▶ _Exercise inputs_:
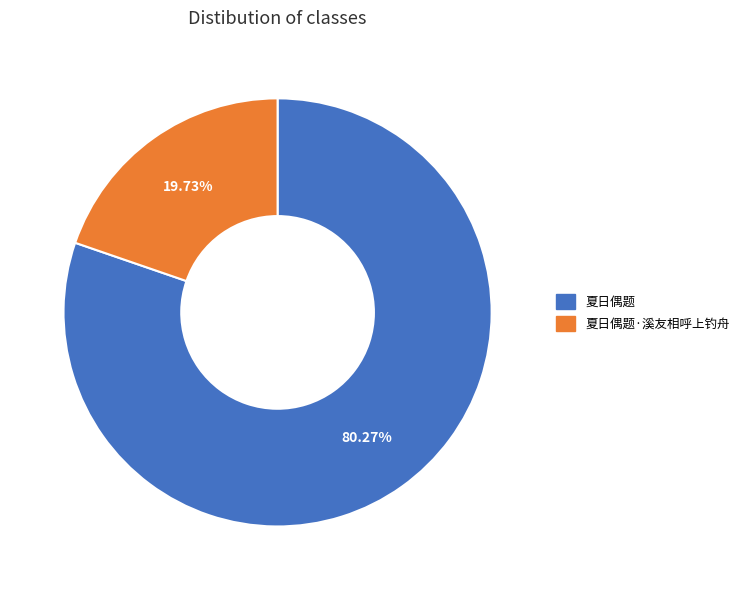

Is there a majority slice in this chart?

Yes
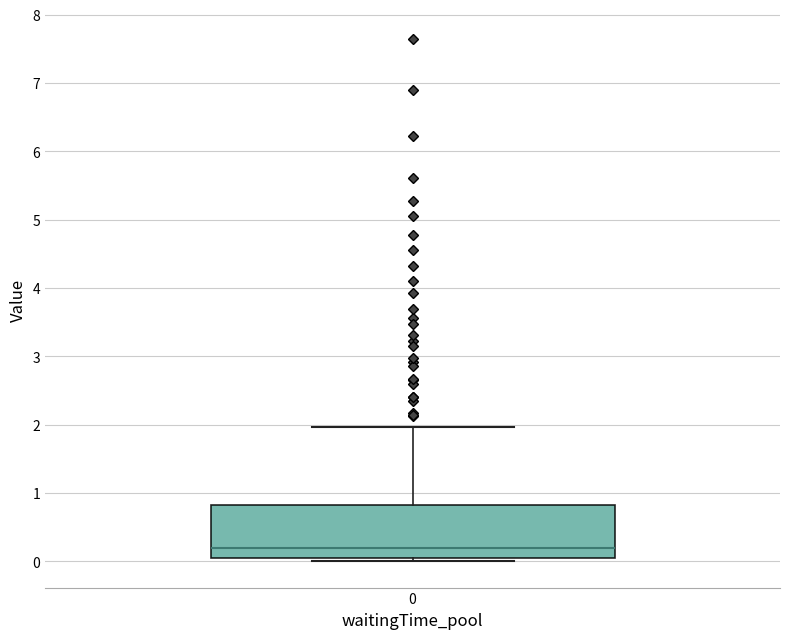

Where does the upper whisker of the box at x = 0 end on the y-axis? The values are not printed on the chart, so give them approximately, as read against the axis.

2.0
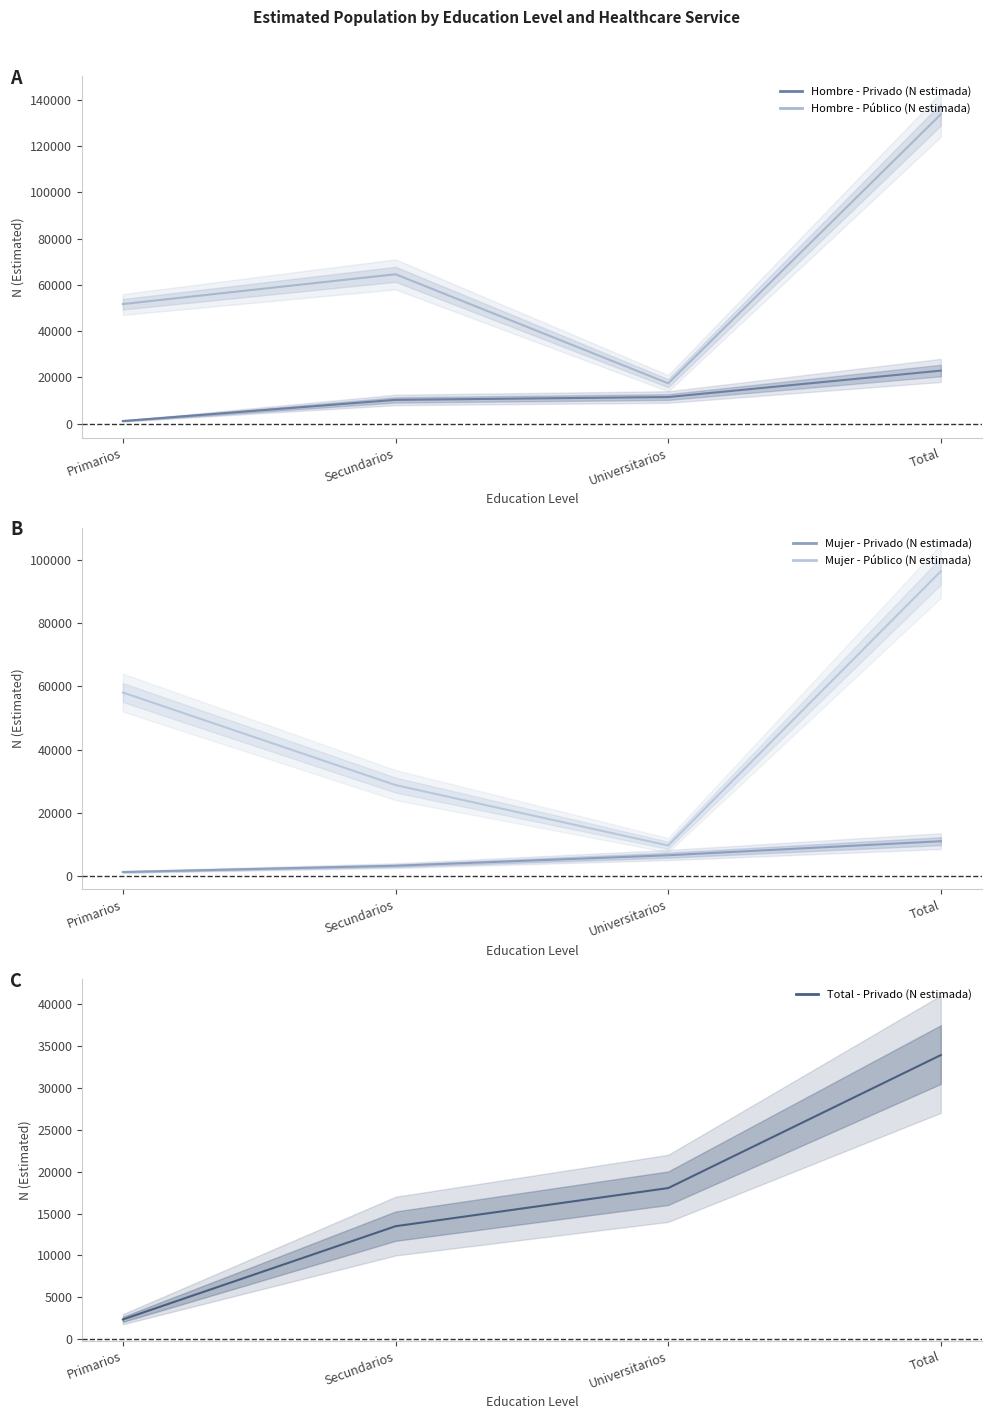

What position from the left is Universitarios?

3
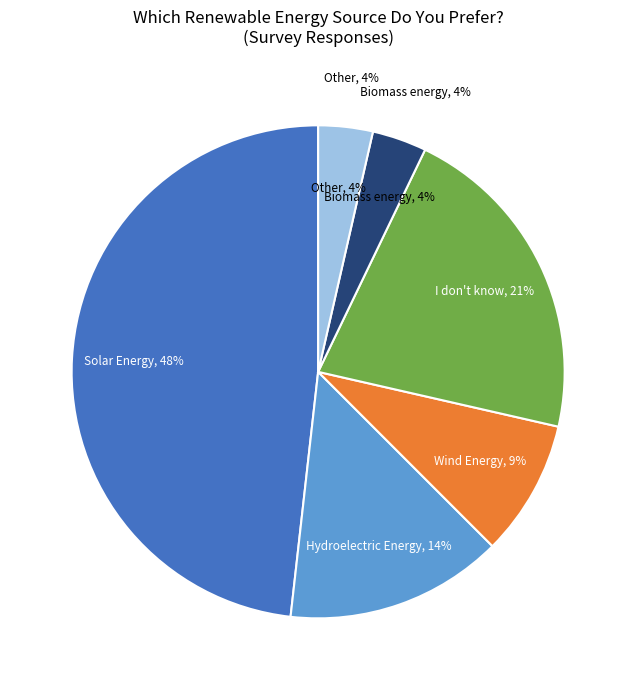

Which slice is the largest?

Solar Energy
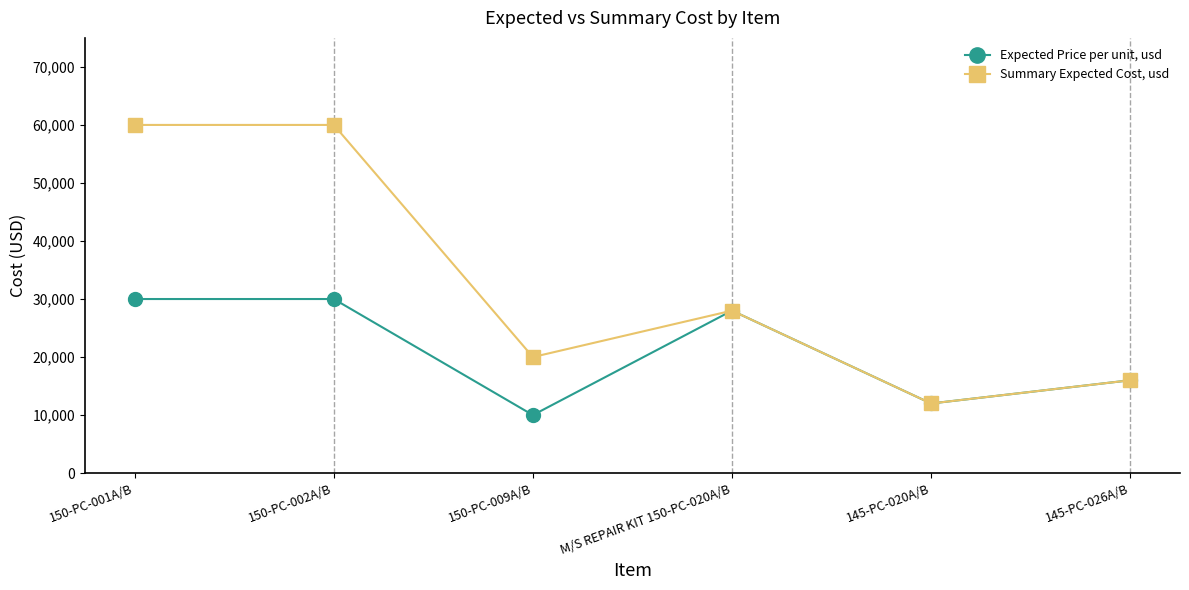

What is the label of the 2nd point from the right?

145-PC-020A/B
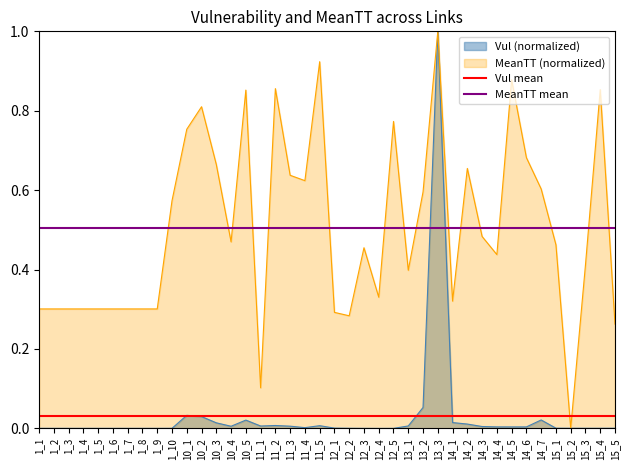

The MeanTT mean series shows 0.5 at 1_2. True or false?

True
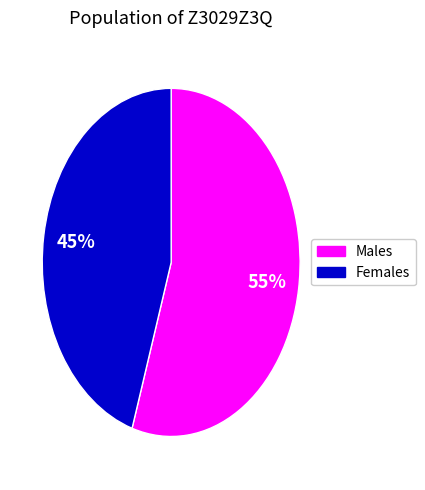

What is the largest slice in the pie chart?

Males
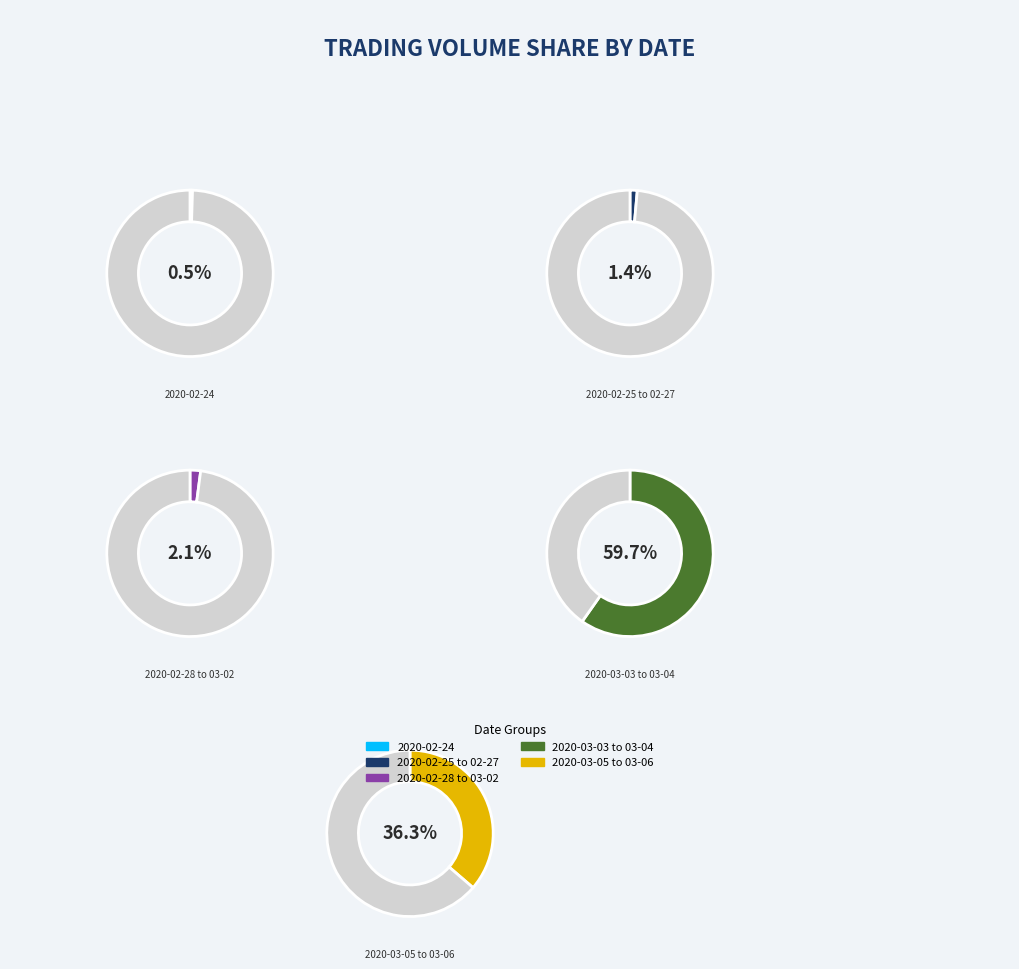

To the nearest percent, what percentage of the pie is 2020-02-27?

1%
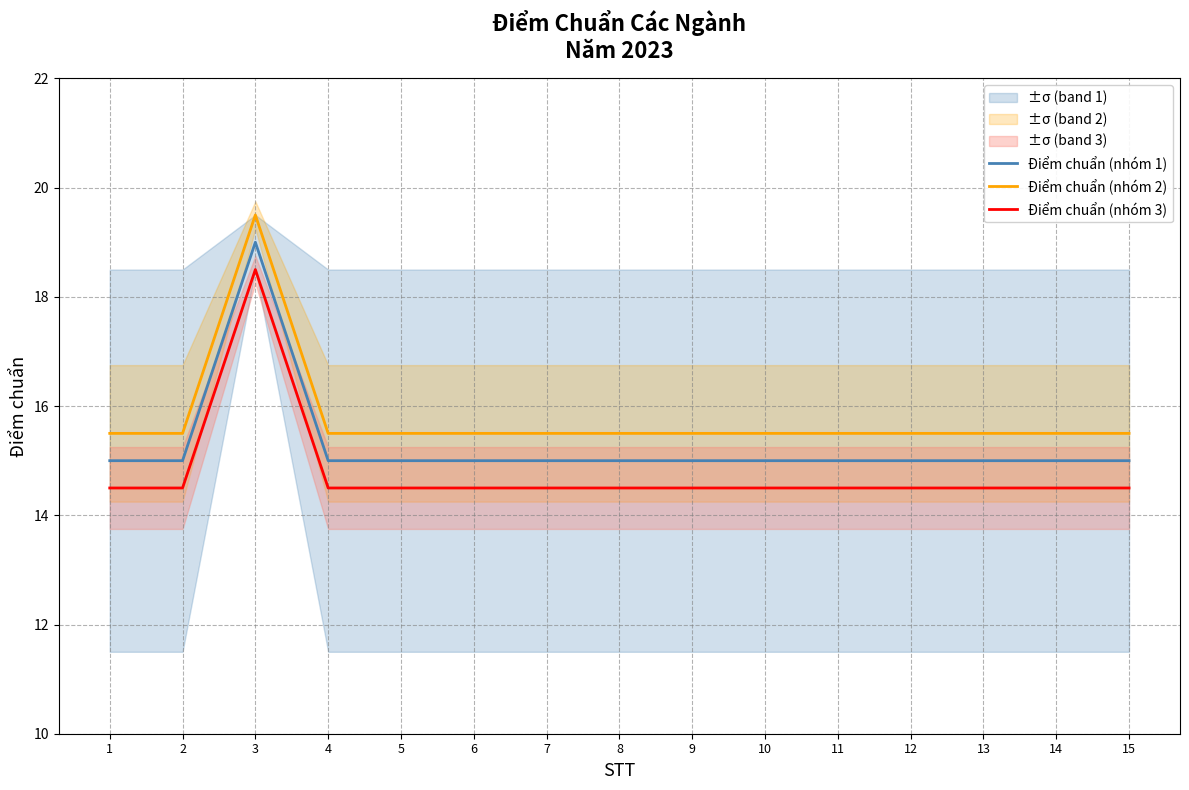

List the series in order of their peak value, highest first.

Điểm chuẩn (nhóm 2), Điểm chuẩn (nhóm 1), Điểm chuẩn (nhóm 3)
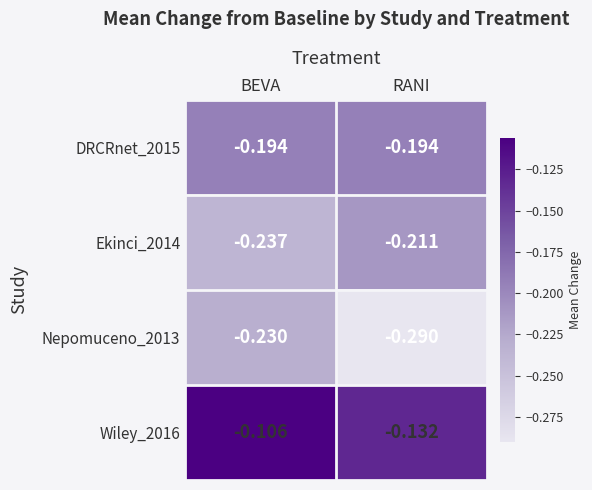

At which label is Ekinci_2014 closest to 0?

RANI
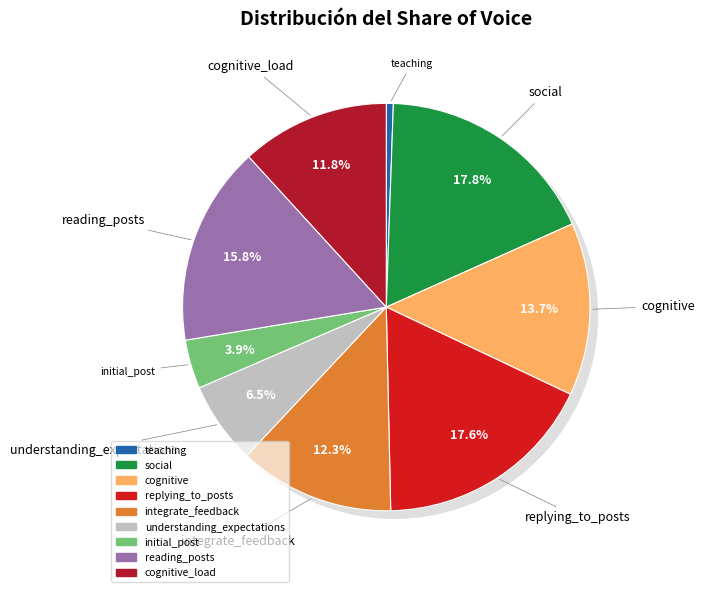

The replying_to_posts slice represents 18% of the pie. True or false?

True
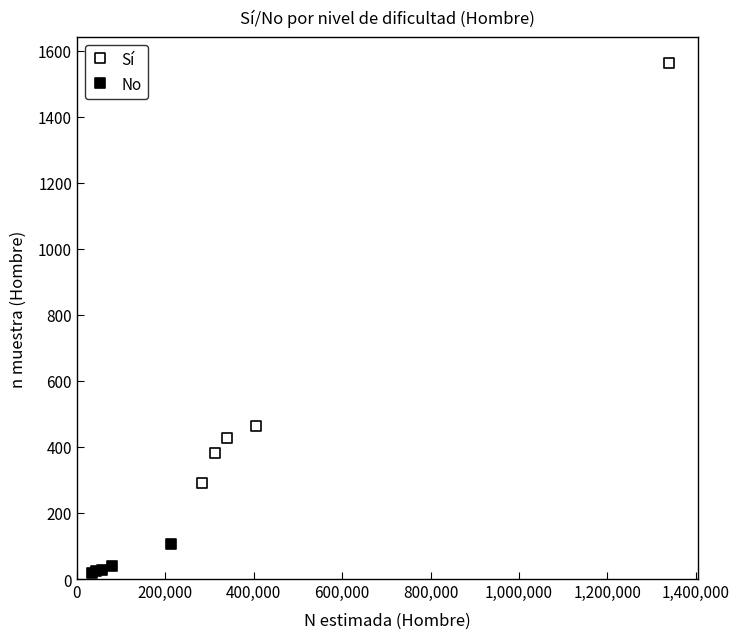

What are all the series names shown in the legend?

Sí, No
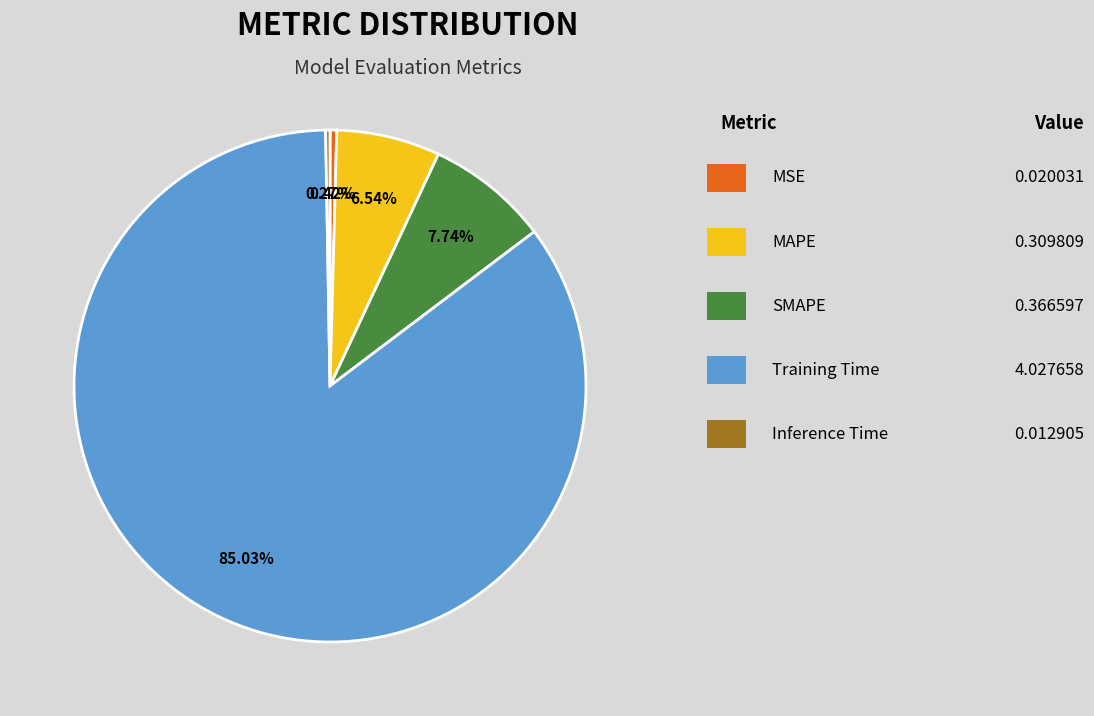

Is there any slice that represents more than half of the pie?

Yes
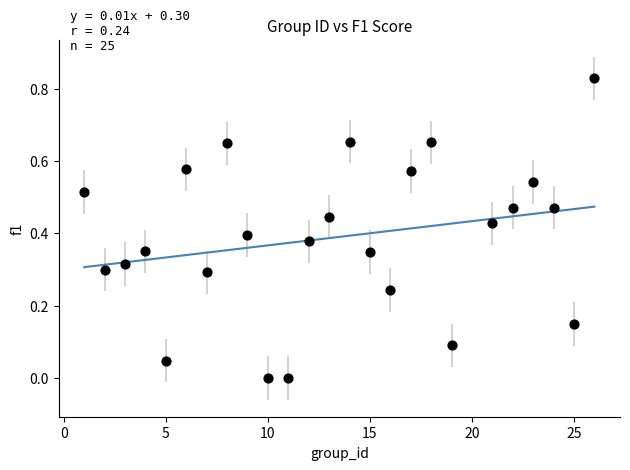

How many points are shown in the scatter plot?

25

▶ _Exercise requirements_: Copy every one of the records above line for line, with nothing changed, leaving out the pictures.

▶ _Written response_:
Is there a majority slice in this chart?

Yes

Where does the upper whisker of the box at x = 0 end on the y-axis? The values are not printed on the chart, so give them approximately, as read against the axis.

2.0

What position from the left is Universitarios?

3

Which slice is the largest?

Solar Energy

What is the label of the 2nd point from the right?

145-PC-020A/B

The MeanTT mean series shows 0.5 at 1_2. True or false?

True

What is the largest slice in the pie chart?

Males

To the nearest percent, what percentage of the pie is 2020-02-27?

1%

List the series in order of their peak value, highest first.

Điểm chuẩn (nhóm 2), Điểm chuẩn (nhóm 1), Điểm chuẩn (nhóm 3)

At which label is Ekinci_2014 closest to 0?

RANI

The replying_to_posts slice represents 18% of the pie. True or false?

True

What are all the series names shown in the legend?

Sí, No

Is there any slice that represents more than half of the pie?

Yes

How many points are shown in the scatter plot?

25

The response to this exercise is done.